Etnia em vez de raça e direitos humanos em vez de direitos do homem. O que pode mudar na Constituição

Agência Lusa , AG
23 fev 2023, 23:53
Parlamento (Lusa/Tiago Petinga)

Processo de revisão constitucional foi desencadeado pelo Chega e tem projetos dos oito partidos

A maioria dos partidos quer alargar na Constituição a lista das tarefas fundamentais do Estado para incluir princípios como erradicação da pobreza ou justiça intergeracional e o PS sugeriu que se pondere trocar a expressão raça por etnia.

Estes foram dois dos artigos discutidos ao longo das mais de quatro horas da reunião de hoje da comissão eventual para a revisão constitucional, em que o PCP ficou isolado na defesa de eliminar a aceitação da jurisdição do Tribunal Penal Internacional (TPI) e da subordinação do direito português ao direito comunitário.

Pelo contrário, mereceram unanimidade na discussão – a votação só será feita numa segunda fase – as propostas que visam substituir na Constituição a expressão “direitos do homem” por “direitos humanos”, registando-se também abertura para incluir a proteção do ambiente no artigo relativo às relações internacionais.

O artigo que mais propostas de alteração mereceu – de seis dos oito partidos que apresentam projetos de revisão – foi o que detalha quais devem ser as tarefas fundamentais do Estado.

Pelo PS, Pedro Delgado Alves defendeu a introdução de novos conceitos como a promoção de laços das comunidades no estrangeiro ou a erradicação da pobreza, a par da constitucionalização do princípio da coesão territorial.

Também o PSD quer colocar entre estas tarefas primordiais as necessidades dos territórios de baixa densidade e a justiça entre gerações, com o deputado Alexandre Poço a defender que seria “uma garantia para as populações seniores e para as gerações mais novas”.

Na mesma linha, o Chega quer também incluir neste artigo a solidariedade intergeracional, mas também “o livre desenvolvimento de personalidade de cada cidadão”, o que segundo André Ventura teria implicações diretas “na escolha de modelos de educação” e de desenvolvimento pela “comunidade familiar”.
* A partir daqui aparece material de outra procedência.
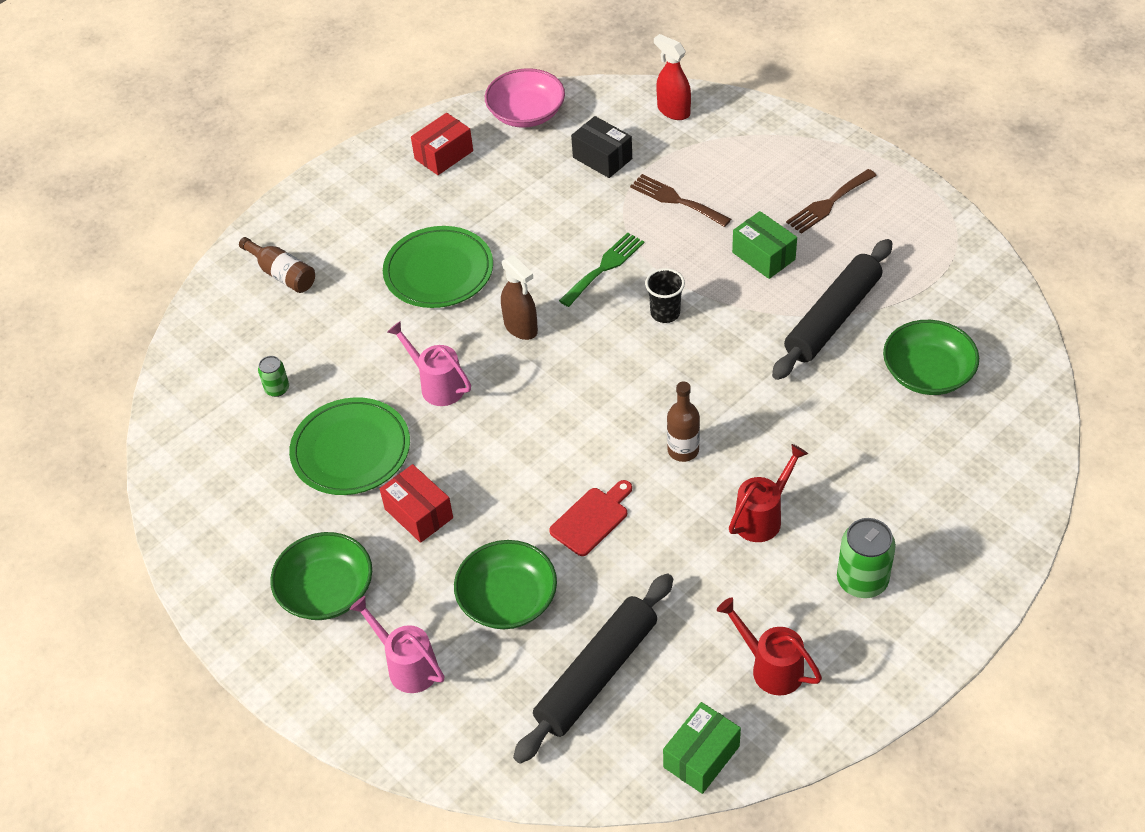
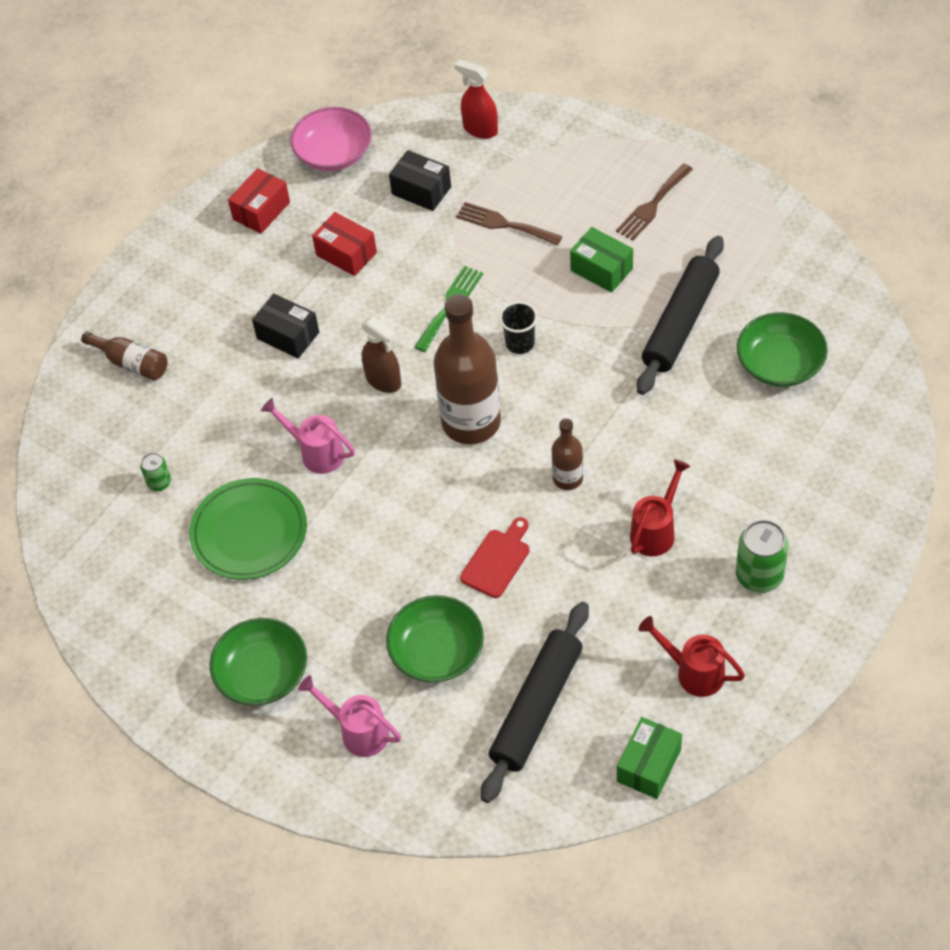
camera: 10 degrees left, 5 degrees up
red box [380,464,453,543] -> red box moved to [312,212,377,276]
green plate [383,226,493,308] -> black box [252,294,319,358]
none -> brown bottle [434,294,501,444]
Outra proposta do Chega para incluir a proteção de fronteiras como parte das tarefas fundamentais do Estado mereceu críticas quase gerais, enquanto a do PAN para colocar neste ponto da Constituição a proteção animal teve o aplauso do PSD.
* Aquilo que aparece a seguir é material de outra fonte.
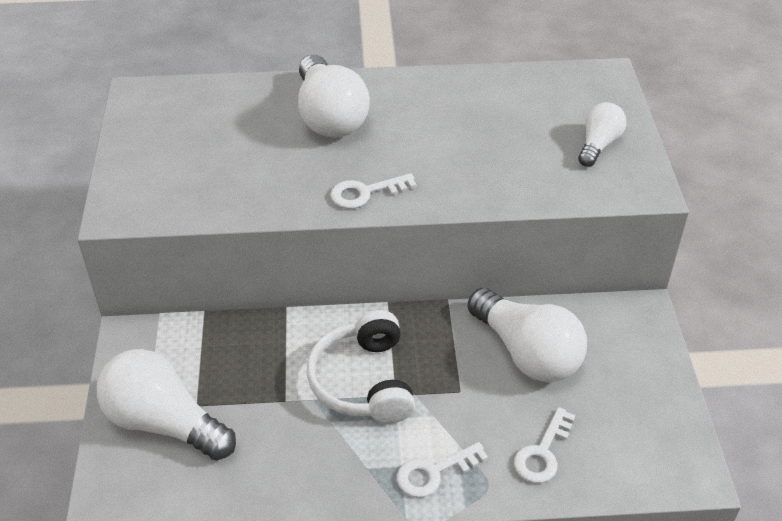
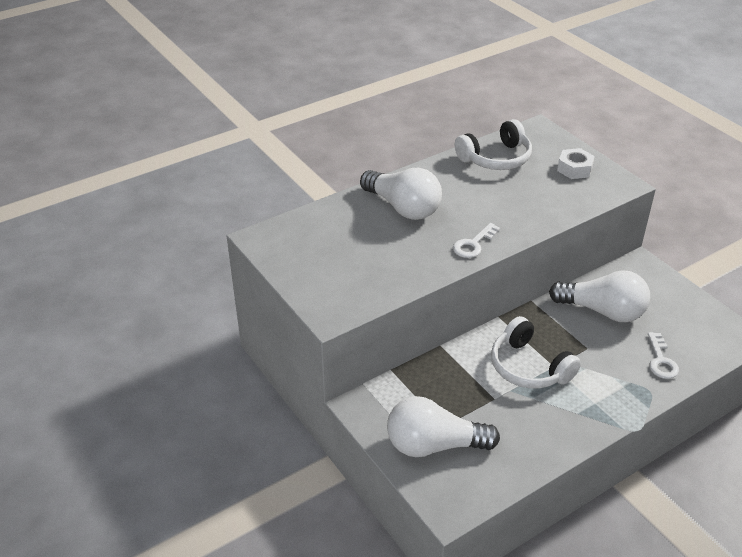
camera: 30 degrees left, 5 degrees down
white key [397,442,488,498] -> none
white light bulb [578,102,626,167] -> white nut [557,148,595,179]
none -> white headphones [455,119,532,170]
O PS não se pronunciou quanto às propostas dos outros partidos neste artigo – são necessários dois terços para aprovar qualquer mudança à Constituição, ou seja, o voto de socialistas e sociais-democratas – e apenas a IL e o BE, que não propuseram alterações, alertaram para os perigos de alargar em demasia as tarefas do Estado.

“Quanto mais longa é uma lista de princípios fundamentais, mais os banalizamos”, disse o ex-lider da IL João Cotrim Figueiredo, enquanto o bloquista Pedro Filipe Soares considerou que algumas preocupações podem encontrar melhor lugar noutros artigos da Constituição.
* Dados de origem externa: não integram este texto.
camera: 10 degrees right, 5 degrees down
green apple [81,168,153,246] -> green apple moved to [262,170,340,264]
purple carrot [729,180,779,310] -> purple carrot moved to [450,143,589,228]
Também longa foi a discussão quanto ao princípio da igualdade, com PS, BE, PAN e Livre a quererem detalhar o artigo que enumera as características pelas quais ninguém pode ser prejudicado ou beneficiado.

Os socialistas, pela voz da deputada Isabel Moreira, querem acrescentar neste rol a “identidade de género” e sugeriram uma reflexão para substituir nesse artigo da Constituição a expressão raça pela de etnia.

“Todos sabemos que raça só há uma, a raça humana”, disse Isabel Moreira, embora considerando que o assunto precisa de reflexão, no que foi acompanhada pela deputada do PSD Mónica Quintela, com o BE a sugerir a expressão “pertença étnico-racial” e Alma Rivera, do PCP, a apoiar uma eliminação da referência a raças.

Os bloquistas querem incluir a deficiência e o estado de saúde entre as características não discriminatórias, com o PAN a propor também a idade e o Livre a acrescentar a estas as “características genéticas”, propostas que mereceram dúvidas por parte do PSD e a oposição do Chega na parte das questões de género.

Na reta final da reunião, o PCP propôs a inclusão na Constituição de um “conselho consultivo eleito por sufrágio universal” para matérias relativas a cidadãos portugueses residentes no estrangeiro, com o Chega a manifestar apoio imediato, mas PS e PSD a deixarem algumas dúvidas.

Também uma proposta do BE para dar capacidade eleitoral ativa aos cidadãos estrangeiros residentes em Portugal não recolheu, por enquanto, apoio expresso dos partidos necessários aos dois terços para ser aprovada.

O 12.º processo de revisão constitucional foi desencadeado pelo Chega (só sete foram até hoje concluídos) e conta com projetos dos oito partidos com assento parlamentar, que, no total, apresentaram 393 propostas de alteração, revogação e aditamento de artigos da Constituição.